En el subsuelo es donde se da la tarea de integrar todo lo que está abajo para permitir que viva todo lo que está arriba; se llama rizosfera. Cuando el entorno ahoga, en la oscuridad de la tierra, se convoca un inicio irrevocable que dignifica lo que vive en las raíces, lo más ignorado, eso que no sale en televisión y que parece que no existe.
Seguimos padeciendo daños irreparables. Echarle una mano a la vida tiene que ver con el lápiz del tiempo, como dice Joaquín Araújo, una fábrica de claridad que puede incomodar a ciertos sectores. Sobrevivimos en el asfalto, nos enterraron la tierra, la que nos hizo crecer, de tal manera muere el frescor, la comida, y la calma, el sudor de nuestros mayores y la condena de nuestros hijos; apartaron lo que nos dijeron que era feo. Igual que hicieron con nuestros discapacitados, escondidos sin salir a la calle, para no enturbiar la armonía (en su penitencia se inventaron el día de la “banderita”).
A pesar de todo hay quien persiste en liberar a las plantas del muro de las aceras que nos amordazan, selladas, sin que pueda drenar el aire, esas que buscan luz entre las grietas de las calles, en los margenes de las riberas y en las vías del tren.
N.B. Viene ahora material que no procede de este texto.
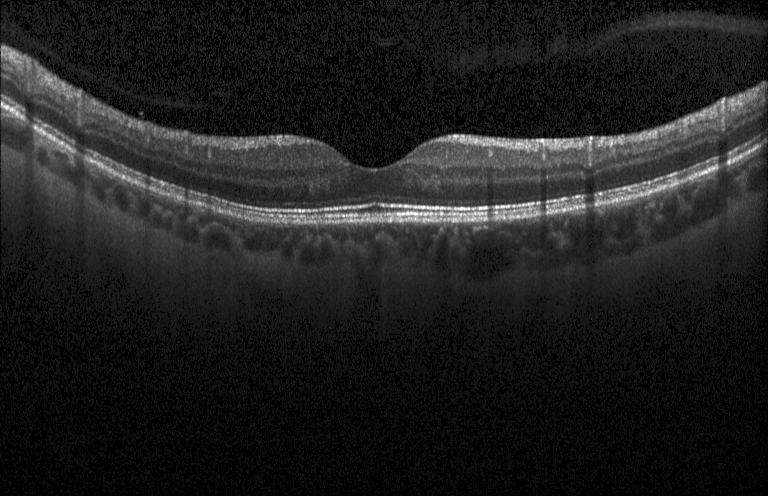
OCT B-scan. Dx: no choroidal neovascularization, diabetic macular edema, or drusen.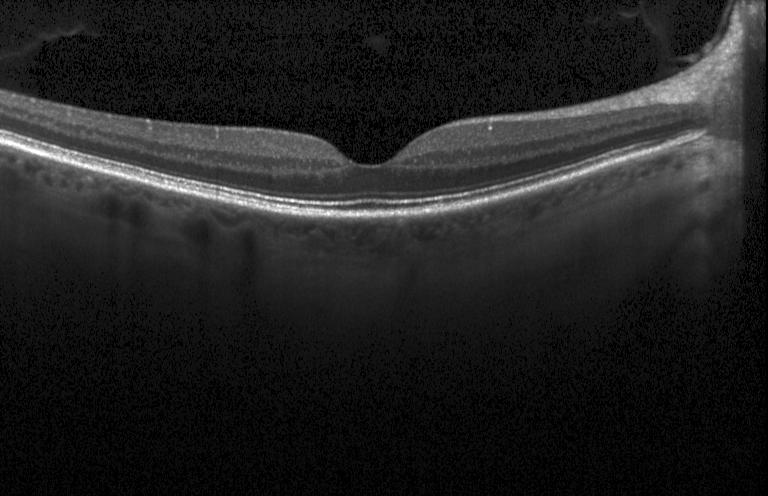

Retinal OCT cross-section showing no choroidal neovascularization, diabetic macular edema, or drusen.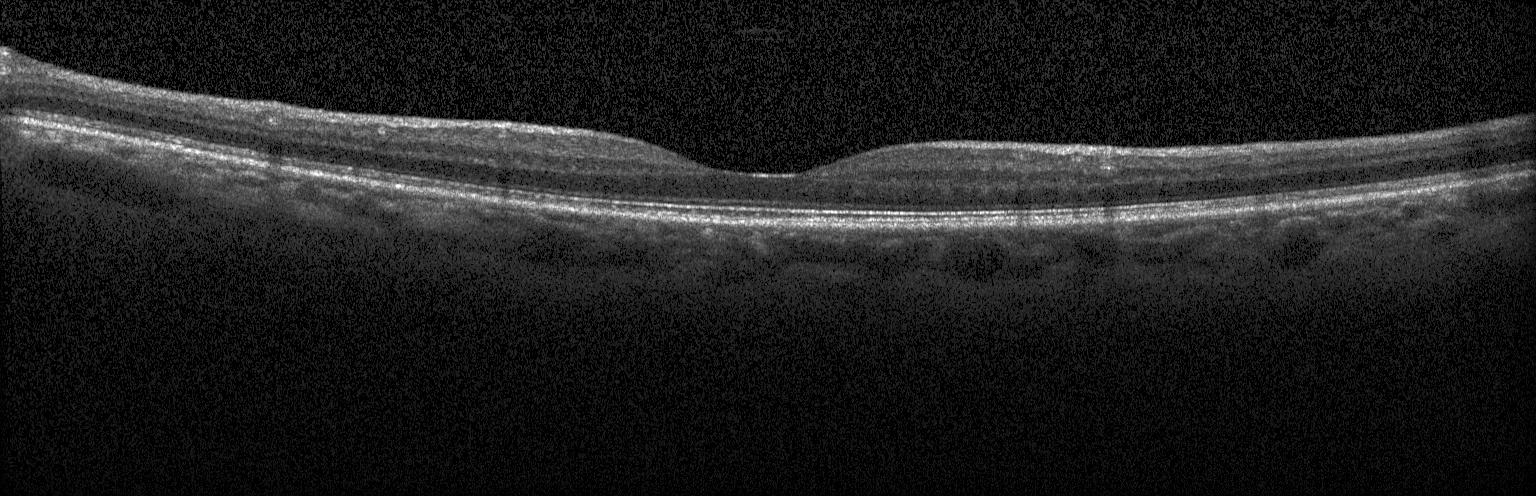
Retinal OCT cross-section
OCT finding: no choroidal neovascularization, diabetic macular edema, or drusen.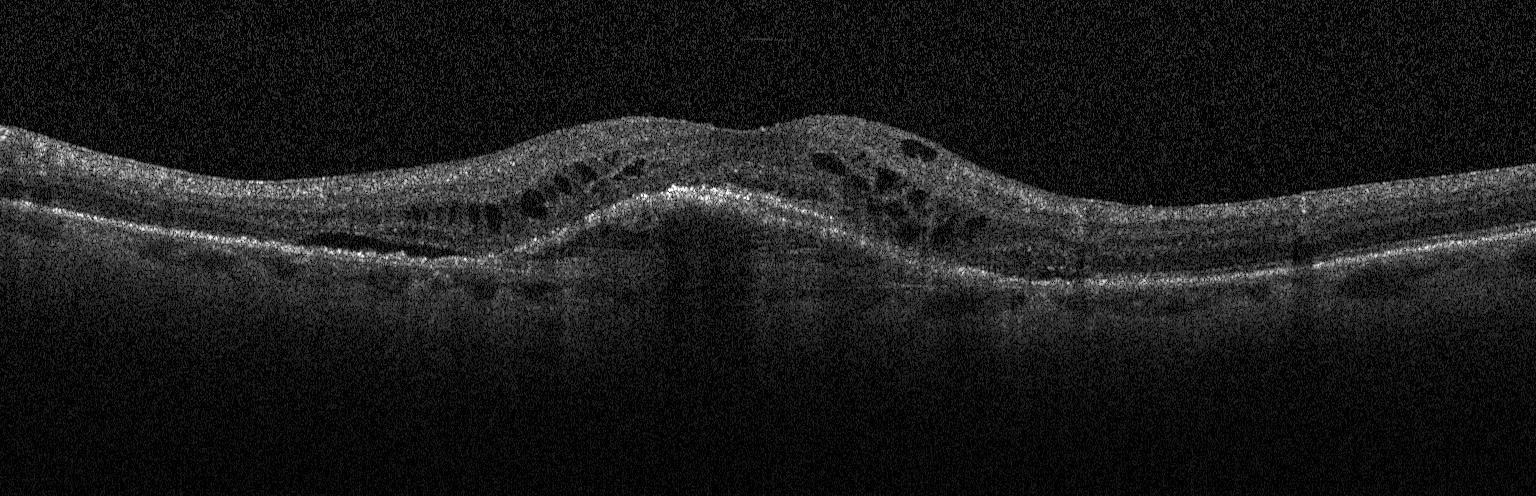 Heidelberg Spectralis OCT system. Spectral-domain OCT. Optical coherence tomography B-scan. Fovea-centered
The scan shows a choroidal neovascular membrane.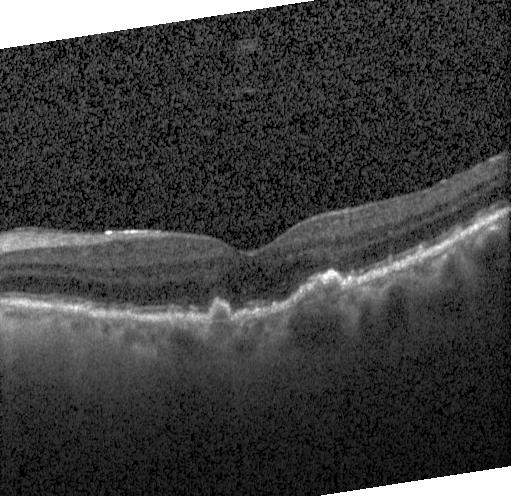
Macular OCT: a choroidal neovascular membrane.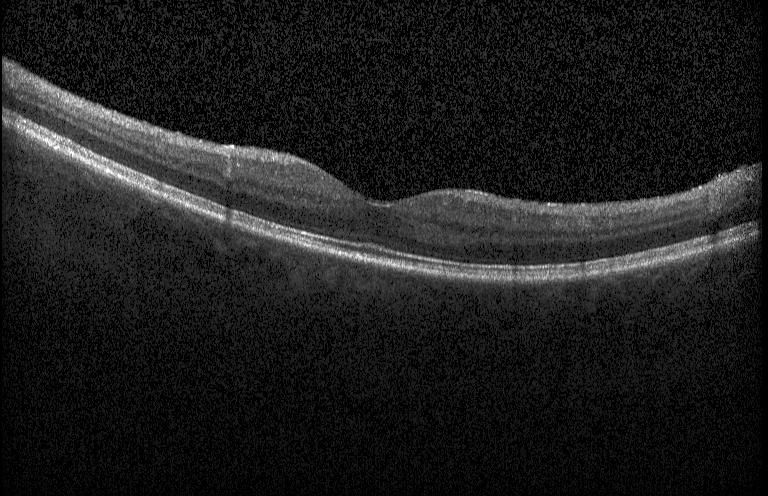

Impression: no choroidal neovascularization, diabetic macular edema, or drusen.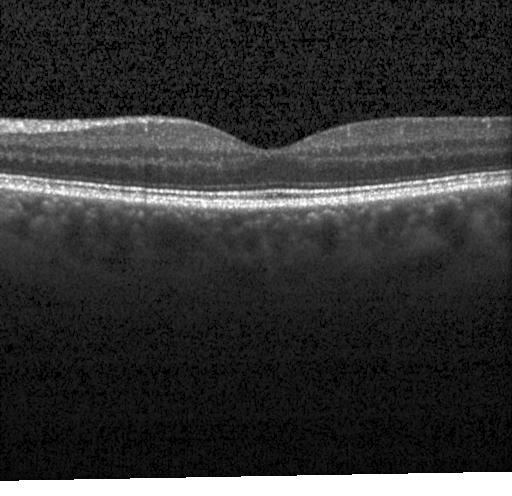 Retinal OCT B-scan; SD-OCT.
Macular OCT: neither choroidal neovascularization, diabetic macular edema, nor drusen.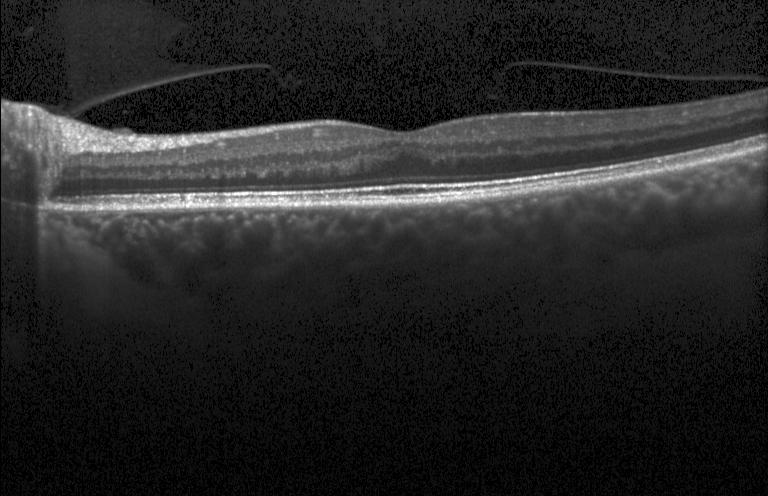 Instrument: Heidelberg Spectralis · retinal OCT cross-section
No choroidal neovascularization, diabetic macular edema, or drusen.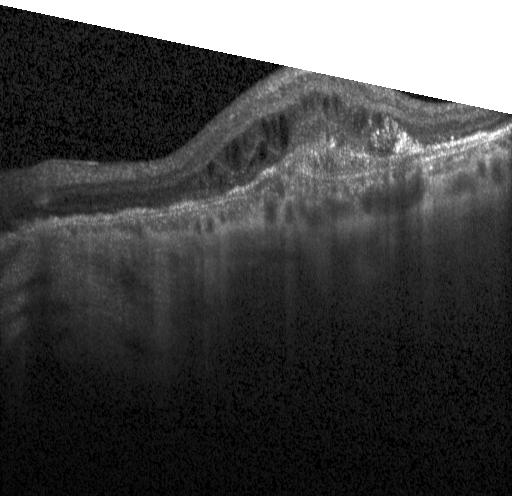 This B-scan demonstrates a choroidal neovascular membrane.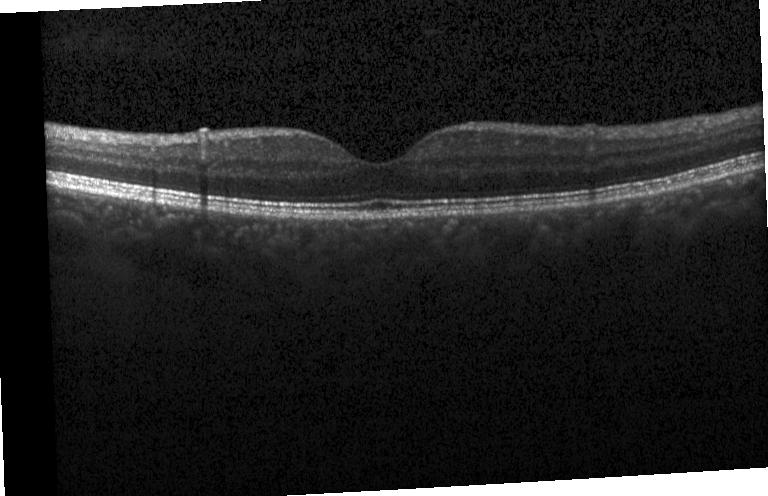

Acquired on a Heidelberg Spectralis, horizontal scan through the fovea, retinal OCT cross-section
Dx: no choroidal neovascularization, diabetic macular edema, or drusen.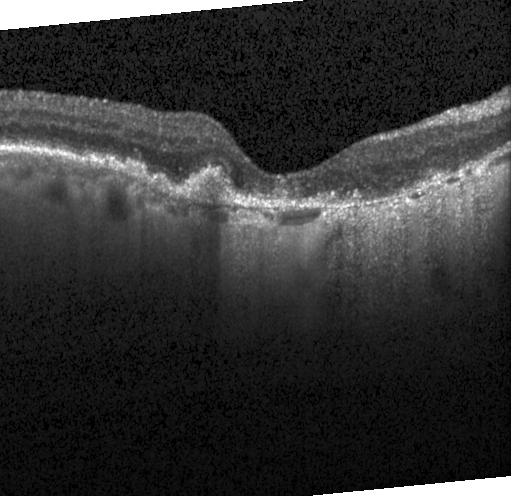

Impression: a choroidal neovascular membrane.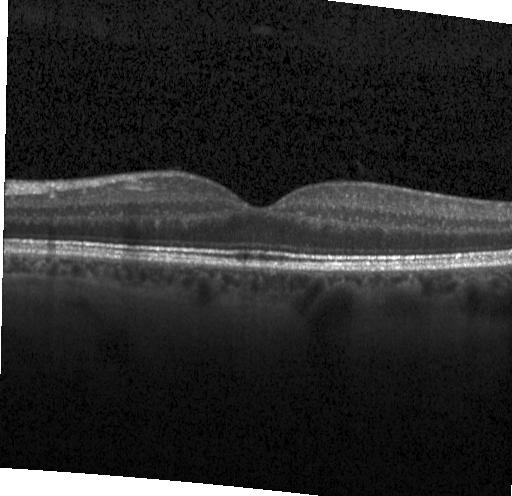 OCT B-scan showing no choroidal neovascularization, no diabetic macular edema, and no drusen.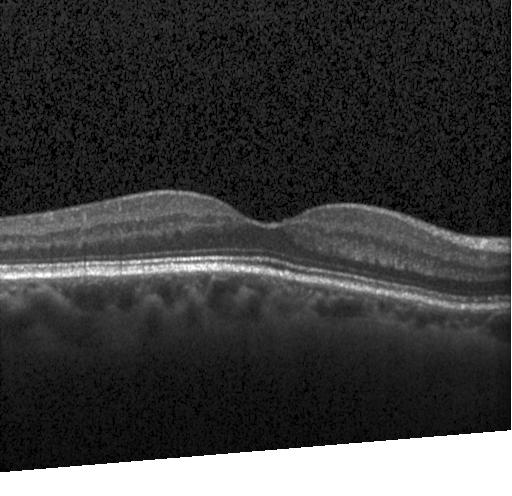 Macular OCT demonstrating no choroidal neovascularization, diabetic macular edema, or drusen.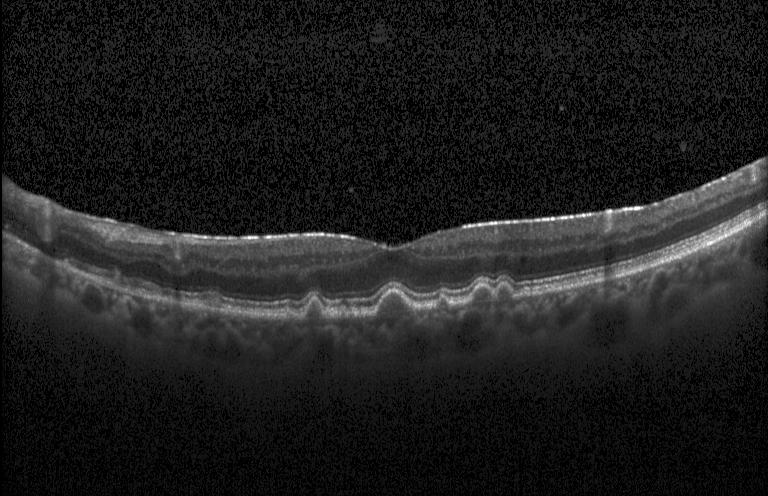
Spectral-domain optical coherence tomography; OCT B-scan.
Diagnosis: multiple drusen.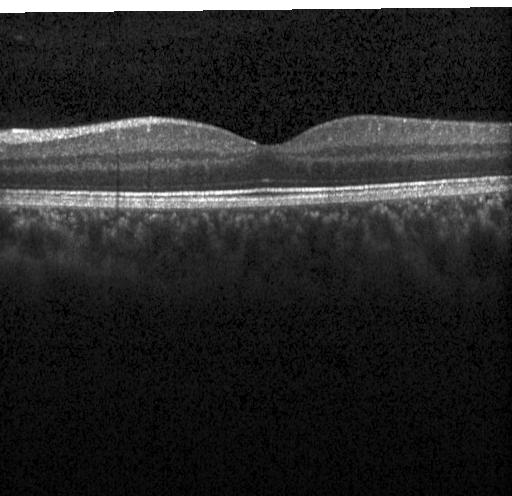
Optical coherence tomography B-scan. SD-OCT. Diagnosis: neither choroidal neovascularization, diabetic macular edema, nor drusen.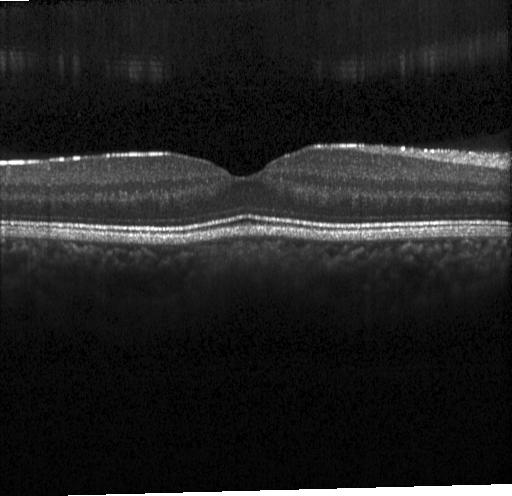
Macular OCT: no evidence of choroidal neovascularization, diabetic macular edema, or drusen.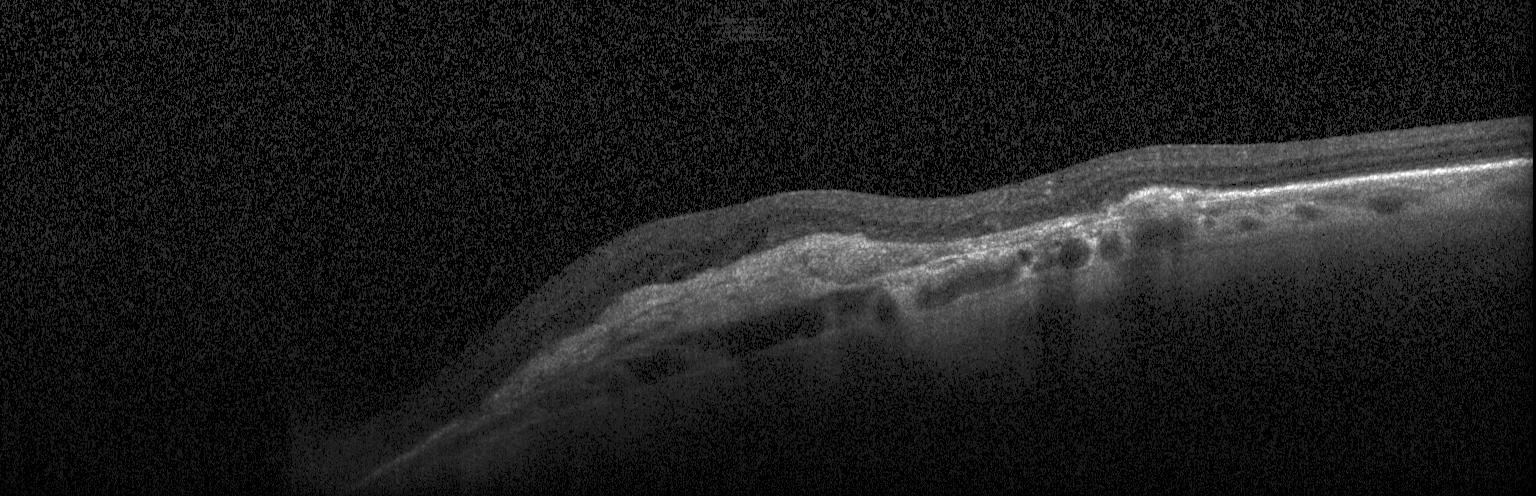

Finding: a choroidal neovascular membrane.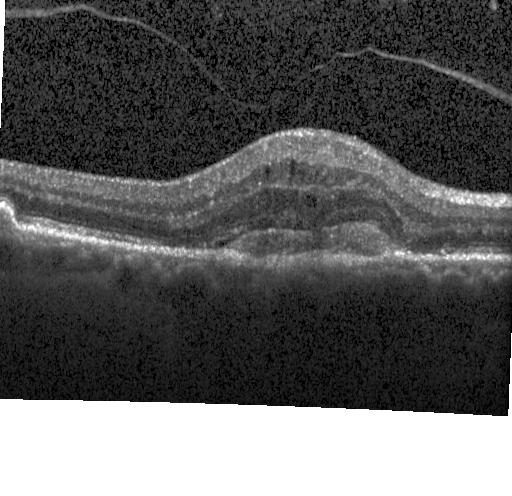
SD-OCT; OCT B-scan — Macular OCT: a choroidal neovascular membrane.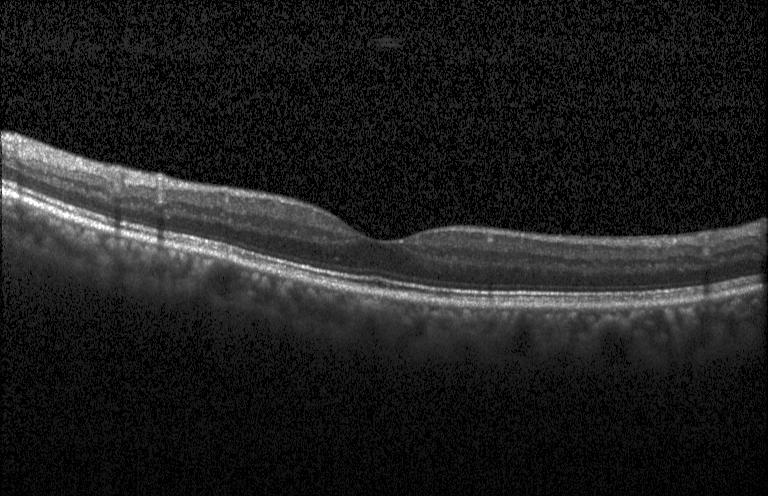 Retinal OCT cross-section. Instrument: Heidelberg Spectralis. Spectral-domain optical coherence tomography. Centered on the fovea. Finding: no choroidal neovascularization, diabetic macular edema, or drusen.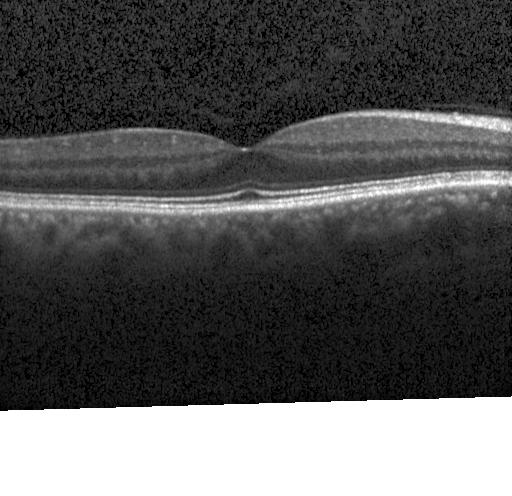 OCT B-scan · spectral-domain OCT — Finding: neither CNV, DME, nor drusen.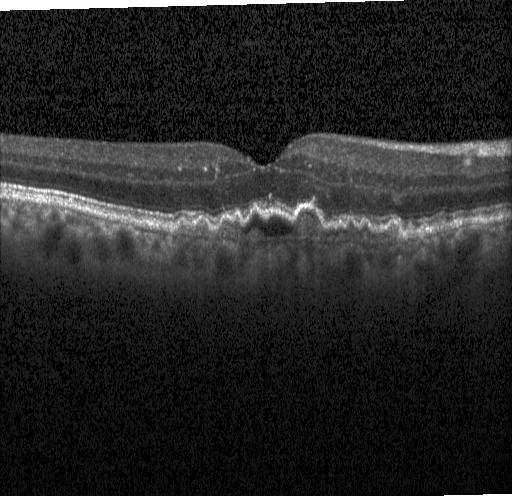

Optical coherence tomography scan, Heidelberg Spectralis OCT system. Finding: a choroidal neovascular membrane.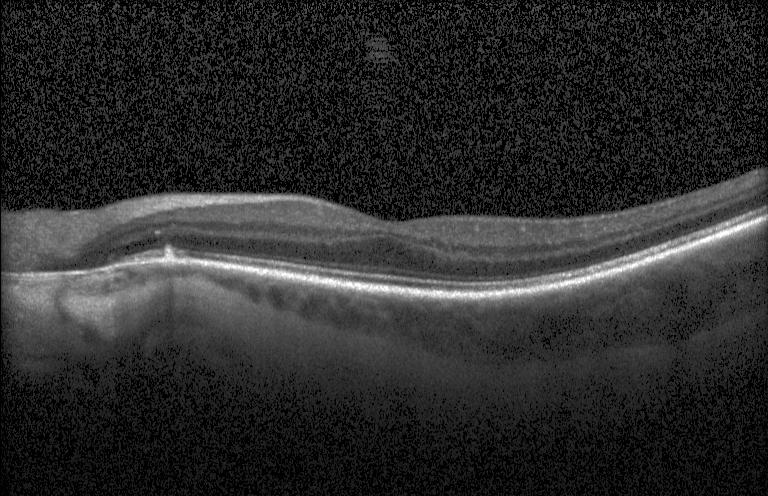

Impression: drusen.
Malvas, diente de león, amapolas, verónicas, verdolagas escondidas, trabajando cicatrices donde las heridas piden consejo antes de cerrarse. Una belleza humilde y proscrita. Se empeñaron en meternos la idea de que la virtud era lo que ellos pensaban. Pero surge esa resistencia pasiva en las escombreras, en los descampados, en los polígonos, en los pequeños parques que son, al fin, rincones de paz, espacios de creatividad, lugares de encuentro y medicina que no necesita ser pulida como los campos de golf, que no precisa recortar sus hierbas como el césped, que no requiere tanta agua despilfarrada.
El futuro está lleno de silencios. Ahora está pasando con las generaciones más jóvenes, a las que poco se escucha porque tiene muchos vacíos heredados, porque sigue sin una formación profesional decente, porque en sanidad comunitaria aún falta mucho por hacer. Los seres vivos estamos conectados a una red de dependencias mutuas por mucho que nos lo quieran ocultar, ignorarlo no nos hace más humildes sino que nos empuja a la falta de respeto; es la arrogancia de algunos, una historia que viene de lejos.